Elections in Bavaria and Hesse: Why it’s also about the traffic lights


analysis

As of: October 6th, 2023 5:48 p.m

There is no tailwind from Berlin for the traffic light parties campaigning at the state level. Is the frustration with federal politics also reflected in the election results in Bavaria and Hesse?

If Olaf Scholz tends to have night prayers, he will probably include the FDP in this at the moment: May they be re-elected to the two state parliaments in Hesse and Bavaria. It is entirely possible that his smallest coalition partner in the federal government could fall below the five percent threshold in the two federal states on Sunday.

Then things could become much more uncomfortable for him as Chancellor of the three-party coalition made up of the SPD, the Greens and the FDP. “Traffic lights are not good for the FDP” would probably be the reading in some FDP circles: the group of traffic light opponents and skeptics in the liberal party would get a boost, and the traffic light internal riot factor would certainly increase.

A lot depends on the FDP values

However, the federal coalition can no longer afford to tear itself apart. Dissatisfaction levels with the traffic light coalition, which is heading towards its halfway point, are too clear and too high. If Scholz wants to achieve his goal of ruling in this alliance for longer than one legislature, he will have to change a lot after election Sunday. Because his party will probably give up there too – Hesse and Bavaria will then surely point out a lack of tailwind from Berlin from the SPD headquarters.

The upcoming state elections in Hesse and Bavaria will result in a vote on traffic light policy. “Also because there are no particularly contentious issues in the federal states,” says political scientist Uwe Jun in an interview tagesschau.de.

Is federal policy damaging in the states?

In Hesse, this negative effect of federal political influence is probably doubled: Nancy Faeser, Scholz’s Federal Minister of the Interior, is running as the SPD’s top candidate. She is perceived there more as a federal rather than a state politician, even though she was already the opposition leader in Hesse.

Not only because she made it clear that if she were defeated in the election, she would not move to Hesse, but would keep her position in the federal government. Also because, as Interior Minister, she stands for an issue that concerns many people in the country: migration policy.

The topics of immigration and flight are currently being discussed GermanyTrend identified as an important problem that politicians must address as a matter of urgency. You can feel this in the election campaigns in the states, but also in the traffic light party headquarters in Berlin – the issue has also reached the Greens.

It was the hope of the state SPD to be able to benefit from Faeser’s prominence as a federal politician. The calculation probably won’t add up if you look at the pre-election polls. There the SPD is at 16 percent, the same value as the federal SPD. In the state elections in 2013, the SPD was able to achieve 30.7 percent, in 2018 it was 19.8 percent of the vote.

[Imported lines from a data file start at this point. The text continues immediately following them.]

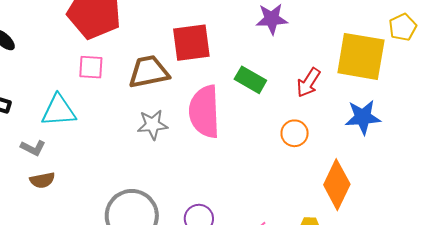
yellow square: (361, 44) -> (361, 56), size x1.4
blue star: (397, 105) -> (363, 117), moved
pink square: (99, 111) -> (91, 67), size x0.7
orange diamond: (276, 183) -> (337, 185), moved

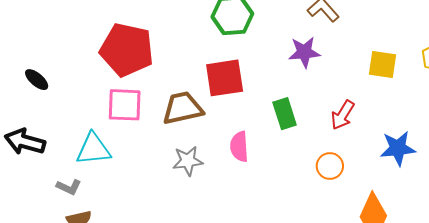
yellow square: (361, 56) -> (382, 64), moved, size x0.6
pink square: (91, 67) -> (125, 105), size x1.4
green rectangle: (250, 80) -> (285, 114), turned 44
pink semicircle: (204, 112) -> (239, 147), size x0.6

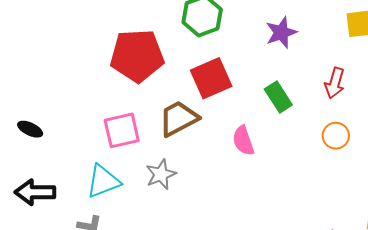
red pentagon: (127, 50) -> (137, 56), moved
gray star: (188, 161) -> (161, 174), moved

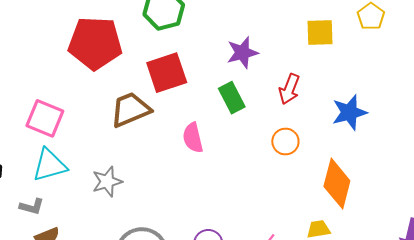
purple star: (281, 33) -> (242, 53), moved
pink square: (122, 130) -> (45, 118), moved, turned 30
gray star: (161, 174) -> (107, 182), moved

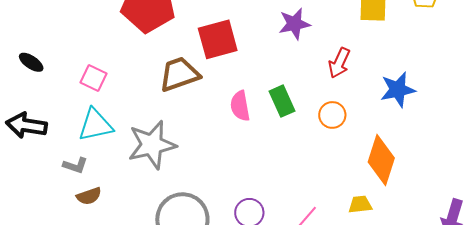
green rectangle: (232, 98) -> (282, 101), moved
pink square: (45, 118) -> (93, 78), size x0.7
gray star: (107, 182) -> (152, 145), size x1.6

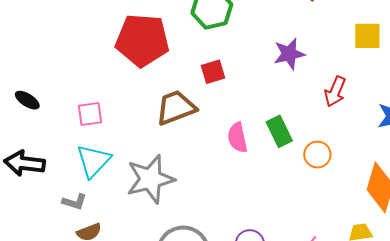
red square: (218, 39) -> (213, 72), size x0.6
pink square: (93, 78) -> (90, 114), turned -32
orange circle: (332, 115) -> (317, 155), moved
cyan triangle: (95, 125) -> (93, 161), turned -33

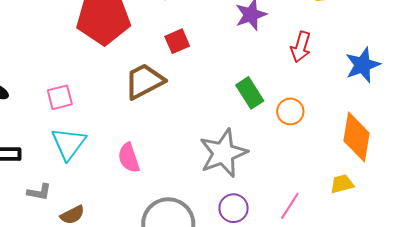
pink semicircle: (237, 138) -> (129, 158), moved
gray star: (150, 179) -> (223, 153), moved
gray L-shape: (74, 202) -> (39, 192), moved

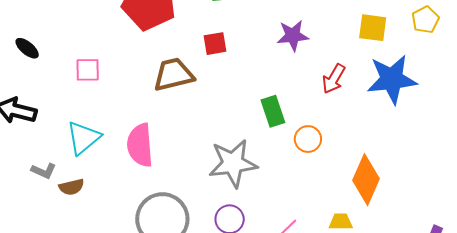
blue star: (363, 65) -> (392, 79), moved, size x1.4
cyan triangle: (69, 144) -> (83, 138), moved
pink semicircle: (129, 158) -> (140, 145), size x1.4
gray L-shape: (39, 192) -> (44, 171), moved

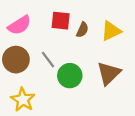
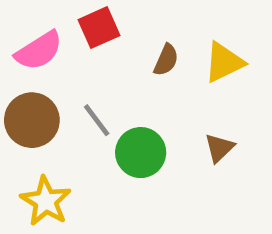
red square: (61, 21) -> (99, 28), moved, turned -30
brown triangle: (109, 73) -> (219, 148), size x0.6

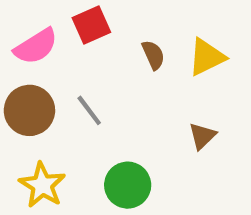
brown semicircle: (166, 60) -> (153, 55), turned -48
green circle: (141, 153) -> (128, 185), moved

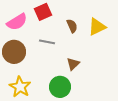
gray line: (89, 110) -> (47, 42), moved, turned -42
brown triangle: (202, 136) -> (73, 64), moved

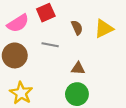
brown triangle: (73, 64) -> (78, 68), turned 48
green circle: (60, 87) -> (77, 94), moved

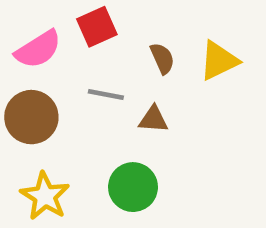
brown triangle: (78, 68) -> (153, 119), moved
green circle: (77, 94) -> (133, 187), moved

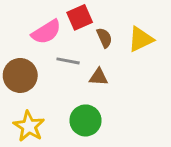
red square: (97, 27) -> (80, 17), moved
pink semicircle: (38, 49) -> (46, 32), moved

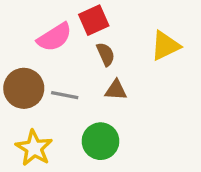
brown semicircle: (104, 38) -> (106, 54), moved
gray line: (68, 61) -> (65, 95), moved

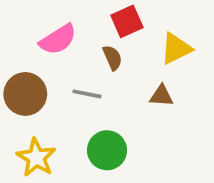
red square: (94, 20) -> (127, 21), moved
brown triangle: (116, 90) -> (161, 96), moved
gray line: (65, 95) -> (87, 94), moved

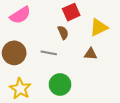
pink semicircle: (58, 39) -> (20, 15), moved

A reminder for “those in Berlin”?

Already in 2018, half of the voters in Hesse said in an election survey that the state elections in Hesse were a good opportunity to give the federal government a lesson. At that time, the grand coalition of CDU/CSU and SPD under Chancellor Angela Merkel was still in power – in an already exhausted third edition of this alliance, into which the SPD had entered with little conviction.

The CDU and CSU also presented a divisive picture with the protagonists Merkel and Horst Seehofer (CSU), especially when it came to migration policy. Even back then, voters criticized the federal government’s “disunity”, similar to today.

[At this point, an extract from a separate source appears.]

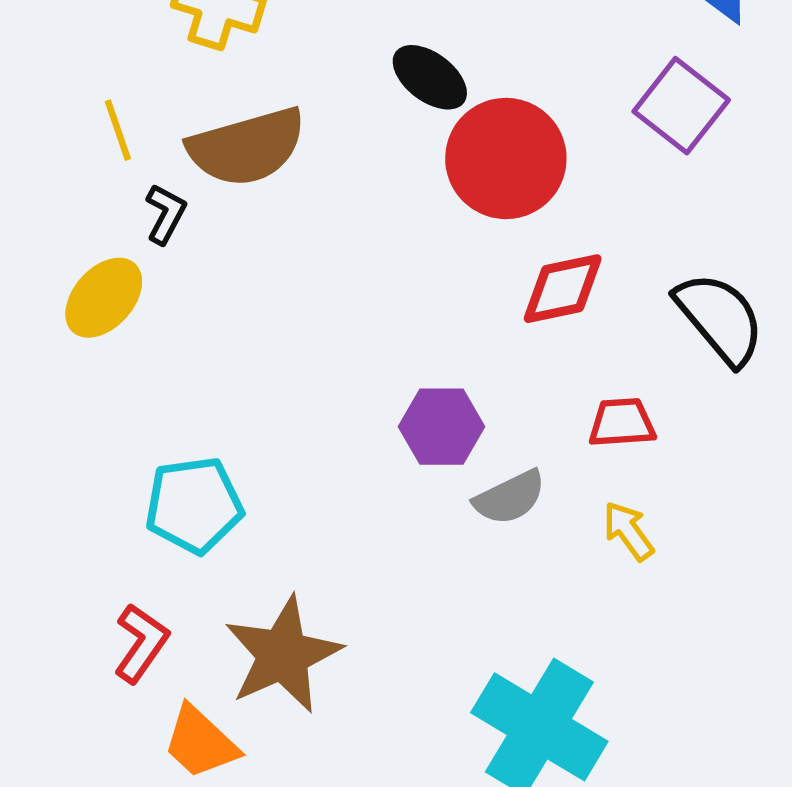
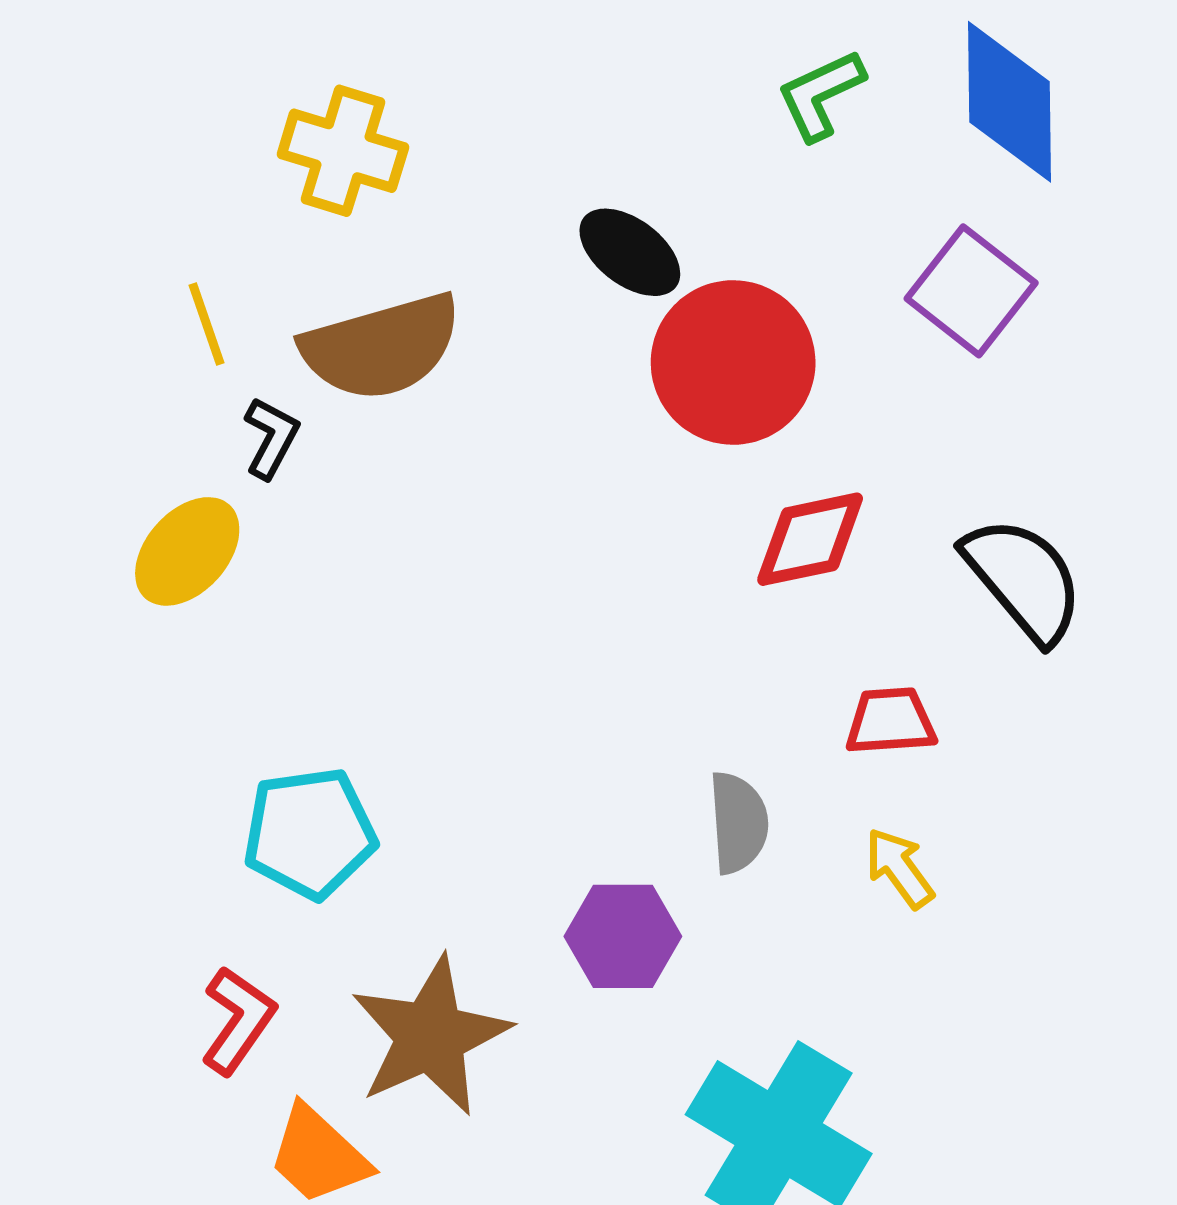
purple hexagon: (441, 427) -> (623, 936), moved
gray semicircle: (510, 497) -> (738, 823), turned -68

It is therefore not enough to just identify the current federal government, with its often divisive demeanor, as the cause of possible reminders in the double election. In parts of the electorate, the distance to “those up there” is growing, and the AfD and Free Voters are benefiting from this.

“The AfD acts as a lesson par excellence,” says political scientist Jun, to signal to voters: “I’ll show them in Berlin.” This means that the partly right-wing extremist party, which creates sentiment against migrants, the media and the government, is currently able to make full use of its voter potential, both at the federal level and in the states. She will “probably be the winner this Sunday,” predicts Jun.

Weak point in the heating law

The Building Energy Act in particular has contributed to the fact that this impression of the government’s aloofness has increased among some citizens, says Jun. The so-called Heating Act, of which a first draft was leaked in an early voting phase, is viewed in retrospect by his Doers themselves see this as a major weak point in the traffic light policy.

“What we underestimated was that we left the social flank open for too long,” admitted Green Party politician Michael Kellner in the ARD recently one. That was the “low point in the traffic light legislative process,” said the State Secretary in Robert Habeck’s Ministry of Economics and Climate Protection, which is responsible for this. They could and should have done it better – the traffic light coalition has this self-critical insight.

The question of whether and how one can afford climate policy concerns the lower classes. The sociologist Steffen Mau, who was invited by the Chancellery as a guest speaker at the recent cabinet meeting in Meseberg, has some advice for politicians: “If you want to get people excited about change, you have to give them the feeling that they don’t just tolerate or suffer the changes, but to help shape it,” he told “Spiegel”. Only then will they be ready to rethink their habits and possessions.